> Problem statement: Rewrite the material below from its first line through the line containing "قیمت نفت صعودی ماند", replacing "Firefly" with "Express" and leaving everything else unchanged.

[Stored records]

======

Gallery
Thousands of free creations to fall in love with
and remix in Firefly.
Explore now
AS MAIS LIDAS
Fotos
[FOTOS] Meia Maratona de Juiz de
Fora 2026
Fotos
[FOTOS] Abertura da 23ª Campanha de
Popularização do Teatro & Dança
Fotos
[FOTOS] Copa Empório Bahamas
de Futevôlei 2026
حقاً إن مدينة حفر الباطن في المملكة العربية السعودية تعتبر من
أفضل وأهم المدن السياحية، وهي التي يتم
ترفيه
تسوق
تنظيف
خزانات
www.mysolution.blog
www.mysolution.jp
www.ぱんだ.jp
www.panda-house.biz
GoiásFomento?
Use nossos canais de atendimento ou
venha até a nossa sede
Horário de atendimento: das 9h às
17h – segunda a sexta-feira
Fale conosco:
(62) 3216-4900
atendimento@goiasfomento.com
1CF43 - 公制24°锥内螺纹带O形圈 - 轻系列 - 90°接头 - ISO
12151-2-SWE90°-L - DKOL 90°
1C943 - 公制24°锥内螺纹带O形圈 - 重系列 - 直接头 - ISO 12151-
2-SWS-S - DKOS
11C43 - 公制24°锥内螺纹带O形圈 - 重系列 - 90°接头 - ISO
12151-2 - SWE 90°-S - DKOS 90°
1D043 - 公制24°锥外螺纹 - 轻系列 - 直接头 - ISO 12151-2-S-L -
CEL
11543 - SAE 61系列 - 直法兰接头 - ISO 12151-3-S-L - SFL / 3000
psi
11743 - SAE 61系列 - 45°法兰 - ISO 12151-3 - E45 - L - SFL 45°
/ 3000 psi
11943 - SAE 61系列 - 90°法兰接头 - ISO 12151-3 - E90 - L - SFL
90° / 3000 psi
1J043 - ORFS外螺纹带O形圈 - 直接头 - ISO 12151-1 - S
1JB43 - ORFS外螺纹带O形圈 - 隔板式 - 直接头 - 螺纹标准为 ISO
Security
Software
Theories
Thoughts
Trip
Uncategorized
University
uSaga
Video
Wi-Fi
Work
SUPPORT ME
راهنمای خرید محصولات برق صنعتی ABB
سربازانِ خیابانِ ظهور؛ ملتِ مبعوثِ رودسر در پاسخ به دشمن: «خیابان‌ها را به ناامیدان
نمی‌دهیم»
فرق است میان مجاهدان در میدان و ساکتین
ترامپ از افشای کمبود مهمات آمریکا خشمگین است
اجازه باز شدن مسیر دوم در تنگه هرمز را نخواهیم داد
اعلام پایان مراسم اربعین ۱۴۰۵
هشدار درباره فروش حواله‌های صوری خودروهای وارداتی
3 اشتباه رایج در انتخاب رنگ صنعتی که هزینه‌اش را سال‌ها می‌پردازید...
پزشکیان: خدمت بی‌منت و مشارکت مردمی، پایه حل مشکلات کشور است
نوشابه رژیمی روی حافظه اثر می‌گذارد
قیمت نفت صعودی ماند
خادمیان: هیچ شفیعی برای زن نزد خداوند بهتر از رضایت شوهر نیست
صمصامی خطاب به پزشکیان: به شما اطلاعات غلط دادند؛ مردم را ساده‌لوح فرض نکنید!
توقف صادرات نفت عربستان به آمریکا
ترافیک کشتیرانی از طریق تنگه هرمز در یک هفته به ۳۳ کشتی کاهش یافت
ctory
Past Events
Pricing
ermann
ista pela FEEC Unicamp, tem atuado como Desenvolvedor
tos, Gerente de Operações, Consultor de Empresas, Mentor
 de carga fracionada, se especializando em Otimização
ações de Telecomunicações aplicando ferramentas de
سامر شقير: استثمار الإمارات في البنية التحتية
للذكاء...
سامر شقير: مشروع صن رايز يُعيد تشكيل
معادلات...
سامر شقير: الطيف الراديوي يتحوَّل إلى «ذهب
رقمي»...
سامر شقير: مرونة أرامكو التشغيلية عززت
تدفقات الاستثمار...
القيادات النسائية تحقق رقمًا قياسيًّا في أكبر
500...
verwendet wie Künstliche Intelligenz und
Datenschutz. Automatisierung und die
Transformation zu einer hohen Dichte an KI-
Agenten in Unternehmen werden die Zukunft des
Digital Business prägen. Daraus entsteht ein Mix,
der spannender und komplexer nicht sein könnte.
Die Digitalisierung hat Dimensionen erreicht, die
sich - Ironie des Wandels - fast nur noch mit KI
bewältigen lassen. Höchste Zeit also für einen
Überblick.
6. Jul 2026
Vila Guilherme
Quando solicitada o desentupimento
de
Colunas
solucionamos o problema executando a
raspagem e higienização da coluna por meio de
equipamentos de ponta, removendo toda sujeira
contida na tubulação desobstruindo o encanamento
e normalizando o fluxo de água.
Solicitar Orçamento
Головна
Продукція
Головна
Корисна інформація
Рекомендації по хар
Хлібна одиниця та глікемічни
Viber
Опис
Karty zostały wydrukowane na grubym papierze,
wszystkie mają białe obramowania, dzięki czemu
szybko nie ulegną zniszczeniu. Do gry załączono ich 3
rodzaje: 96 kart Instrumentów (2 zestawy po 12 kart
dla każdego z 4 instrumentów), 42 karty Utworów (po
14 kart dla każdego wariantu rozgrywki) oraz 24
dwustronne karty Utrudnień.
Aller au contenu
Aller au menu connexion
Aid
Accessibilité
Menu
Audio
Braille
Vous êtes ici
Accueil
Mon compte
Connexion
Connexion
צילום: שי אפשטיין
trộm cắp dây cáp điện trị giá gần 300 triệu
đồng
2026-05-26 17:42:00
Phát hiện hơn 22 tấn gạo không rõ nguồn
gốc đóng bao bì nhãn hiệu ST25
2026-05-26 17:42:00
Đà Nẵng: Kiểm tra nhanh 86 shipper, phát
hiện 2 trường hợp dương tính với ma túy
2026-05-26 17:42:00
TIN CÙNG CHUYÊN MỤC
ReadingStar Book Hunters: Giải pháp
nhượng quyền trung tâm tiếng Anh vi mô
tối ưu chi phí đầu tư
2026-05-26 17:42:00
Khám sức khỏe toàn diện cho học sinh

======

> Written solution:
Gallery
Thousands of free creations to fall in love with
and remix in Express.
Explore now
AS MAIS LIDAS
Fotos
[FOTOS] Meia Maratona de Juiz de
Fora 2026
Fotos
[FOTOS] Abertura da 23ª Campanha de
Popularização do Teatro & Dança
Fotos
[FOTOS] Copa Empório Bahamas
de Futevôlei 2026
حقاً إن مدينة حفر الباطن في المملكة العربية السعودية تعتبر من
أفضل وأهم المدن السياحية، وهي التي يتم
ترفيه
تسوق
تنظيف
خزانات
www.mysolution.blog
www.mysolution.jp
www.ぱんだ.jp
www.panda-house.biz
GoiásFomento?
Use nossos canais de atendimento ou
venha até a nossa sede
Horário de atendimento: das 9h às
17h – segunda a sexta-feira
Fale conosco:
(62) 3216-4900
atendimento@goiasfomento.com
1CF43 - 公制24°锥内螺纹带O形圈 - 轻系列 - 90°接头 - ISO
12151-2-SWE90°-L - DKOL 90°
1C943 - 公制24°锥内螺纹带O形圈 - 重系列 - 直接头 - ISO 12151-
2-SWS-S - DKOS
11C43 - 公制24°锥内螺纹带O形圈 - 重系列 - 90°接头 - ISO
12151-2 - SWE 90°-S - DKOS 90°
1D043 - 公制24°锥外螺纹 - 轻系列 - 直接头 - ISO 12151-2-S-L -
CEL
11543 - SAE 61系列 - 直法兰接头 - ISO 12151-3-S-L - SFL / 3000
psi
11743 - SAE 61系列 - 45°法兰 - ISO 12151-3 - E45 - L - SFL 45°
/ 3000 psi
11943 - SAE 61系列 - 90°法兰接头 - ISO 12151-3 - E90 - L - SFL
90° / 3000 psi
1J043 - ORFS外螺纹带O形圈 - 直接头 - ISO 12151-1 - S
1JB43 - ORFS外螺纹带O形圈 - 隔板式 - 直接头 - 螺纹标准为 ISO
Security
Software
Theories
Thoughts
Trip
Uncategorized
University
uSaga
Video
Wi-Fi
Work
SUPPORT ME
راهنمای خرید محصولات برق صنعتی ABB
سربازانِ خیابانِ ظهور؛ ملتِ مبعوثِ رودسر در پاسخ به دشمن: «خیابان‌ها را به ناامیدان
نمی‌دهیم»
فرق است میان مجاهدان در میدان و ساکتین
ترامپ از افشای کمبود مهمات آمریکا خشمگین است
اجازه باز شدن مسیر دوم در تنگه هرمز را نخواهیم داد
اعلام پایان مراسم اربعین ۱۴۰۵
هشدار درباره فروش حواله‌های صوری خودروهای وارداتی
3 اشتباه رایج در انتخاب رنگ صنعتی که هزینه‌اش را سال‌ها می‌پردازید...
پزشکیان: خدمت بی‌منت و مشارکت مردمی، پایه حل مشکلات کشور است
نوشابه رژیمی روی حافظه اثر می‌گذارد
قیمت نفت صعودی ماند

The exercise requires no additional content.